Scorie - Fratelli tutti (ma di chi vogliamo)

In un articolo in cui brevemente commenta l'ultima enciclica di Papa Francesco ("Fratelli Tutti"), Guido Stazi si sofferma sui passaggi in cui Bergoglio condanna certe forme di populismo rivlautandone altre, oltre a criticare il liberalismo e il diritto di proprietà privata.

Per quanto riguarda il populismo, Stazi scrive che alcuni "studiosi hanno identificato il populismo positivo cui fa riferimento Papa Bergoglio nella tradizione peronista argentina e in alcuni aspetti di quella bolivarista venezuelana."

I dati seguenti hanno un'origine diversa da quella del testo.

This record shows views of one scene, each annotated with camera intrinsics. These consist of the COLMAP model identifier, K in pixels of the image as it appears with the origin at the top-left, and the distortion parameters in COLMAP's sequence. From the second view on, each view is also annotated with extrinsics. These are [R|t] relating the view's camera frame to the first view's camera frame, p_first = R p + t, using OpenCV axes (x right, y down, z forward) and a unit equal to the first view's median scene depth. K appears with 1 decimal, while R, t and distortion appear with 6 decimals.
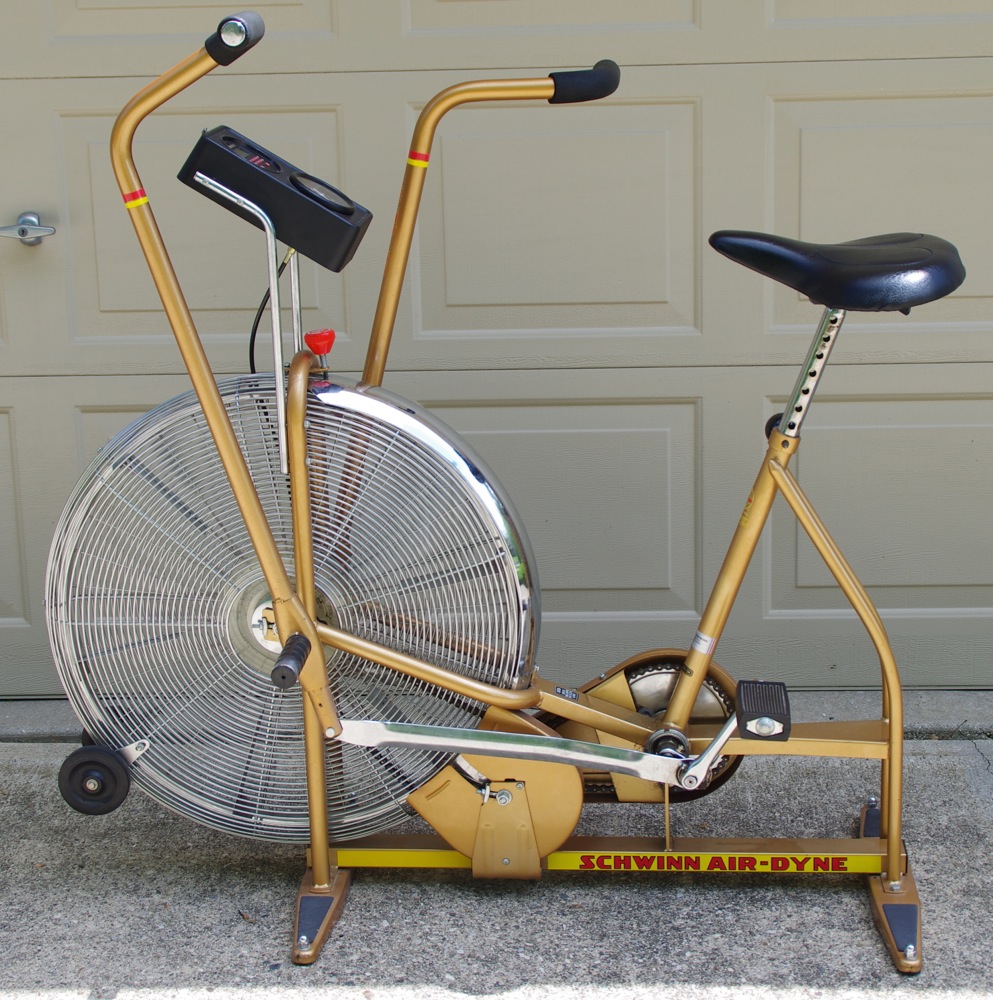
lens RADIAL K [[2030.2, 0, 503.6], [0, 2030.2, 492.4], [0, 0, 1]] dist [0.078894, 0.000000]
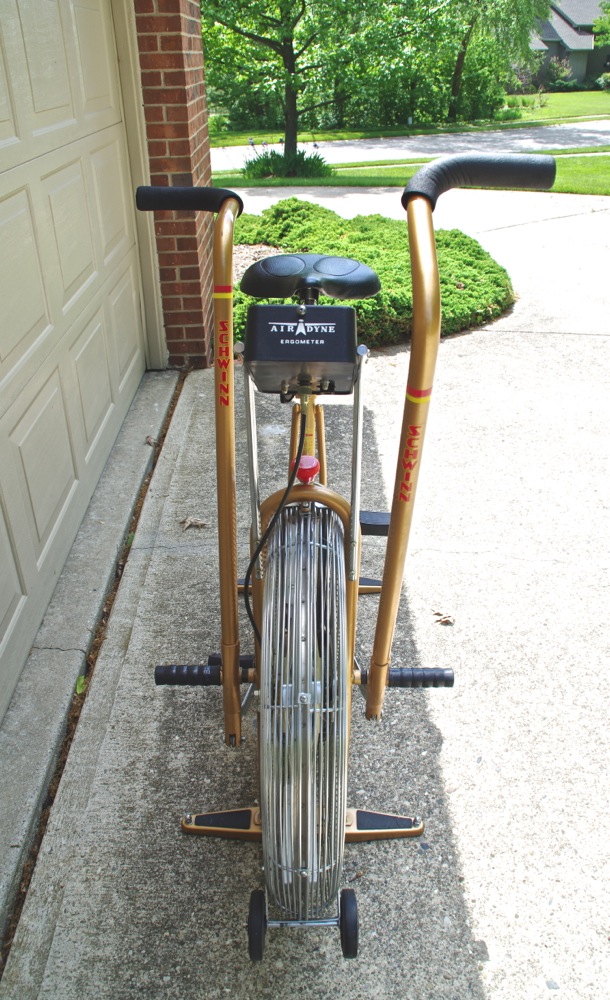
lens RADIAL K [[789.1, 0, 305.0], [0, 789.1, 501.2], [0, 0, 1]] dist [-0.091985, 0.002465]
pose [[-0.063289, -0.477973, 0.876091, -0.457692], [0.265134, 0.838253, 0.476483, -0.252760], [-0.962132, 0.262438, 0.073675, 0.944088]]
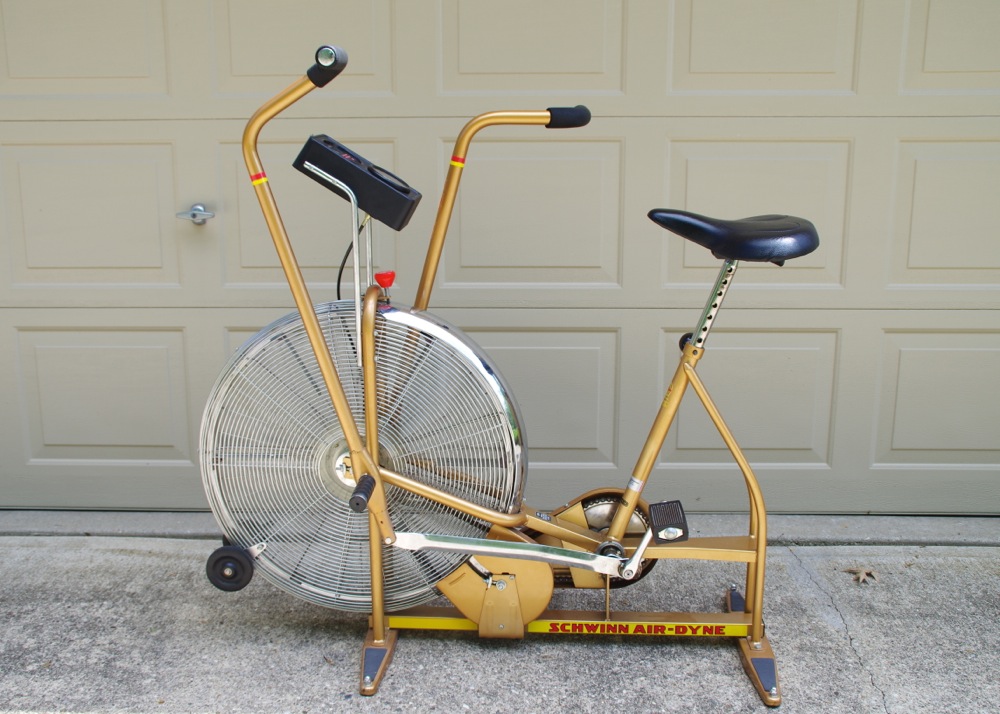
lens RADIAL K [[1071.1, 0, 482.5], [0, 1071.1, 381.4], [0, 0, 1]] dist [-0.020448, 0.000000]
pose [[0.999644, 0.016677, 0.020814, -0.032798], [-0.016343, 0.999737, -0.016104, 0.012310], [-0.021077, 0.015758, 0.999654, 0.205465]]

A giudicare dagli effetti su Argentina e Venezuela di decenni di "populismo positivo", credo sia legittimo anche per il più devoto fedele mettere in dubbio la correttezza della posizione attribuita al Papa.

Tra l'altro, quelle forme di populismo sono proprio incompatibili con un autentico liberalismo e con il rispetto del diritto di proprietà.

Quanto al liberalismo, scrive Stazi:

"Per il liberalismo la condanna è senza appello, perché la categoria di popolo "è abitualmente rifiutata dalle visioni liberali individualistiche, in cui la società è considerata una mera somma di interessi che coesistono". Ed è netta la critica al dogma di fede neoliberale del mercato che risolve tutto. "Si tratta di un pensiero povero, ripetitivo, che propone le stesse ricette di fronte a qualunque sfida si presenti"."

Qui credo che la critica sia piuttosto superficiale. Il fatto di ritenere che non siano le società o altre entità collettive a pensare e ad agire, bensì i singoli individui, non deriva da altro se non dall'osservazione della natura umana. Nulla vieta agli individui di associarsi ad altri, e in effetti è quello che generalmente avviene. Lo stesso mercato, nella sua forma autentica, è un insieme di scambi volontari nei quali ogni soggetto che partecipa allo scambio ottiene qualcosa a cui attribuisce un valore superiore a quello che cede.

Non si tratta di ritenere che il mercato risolva tutto, ma è indubbio che il libero mercato consente a chi scambia beni e servizi di perseguire i propri obiettivi, o quanto meno di passare da uno stato di maggiore insoddisfazione a uno di minore insoddisfazione.

Liquidare il tutto con stereotipi o caricature, limitandosi a concludere che trattasi di "un pensiero povero, ripetitivo, che propone le stesse ricette di fronte a qualunque sfida si presenti", espone chi critica il mercato a un identico giudizio di povertà e ripetitività di pensiero.

Infine, con riferimento al diritto di proprietà, scrive Stazi:

"D'altronde la stessa diffidenza è nei confronti del diritto di proprietà, che è uno dei fondamenti del liberalismo: "la tradizione cristiana non ha mai riconosciuto come assoluto o intoccabile il diritto di proprietà privata, e ha messo in risalto la funzione sociale di qualunque forma di proprietà privata"."

Dando per scontato che la proprietà sia stata acquisita legittimamente, mettere in discussione quello che è il diritto fondamentale per ogni individuo porta a legittimare l'esercizio della violenza a scopo redistributivo. 

Che un'autorità religiosa chieda ai fedeli di condividere la proprietà con altri o comunque di utilizzarla per fare del bene ad altri è ovviamente più che legittimo. Il problema è quando questi precetti sono poi realizzati contro la volontà dei legittimi proprietari mediante l'uso di mezzi politici, ossia mediante la minaccia dell'uso della violenza.

Credo che tutto questo sia profondamente anticristiano.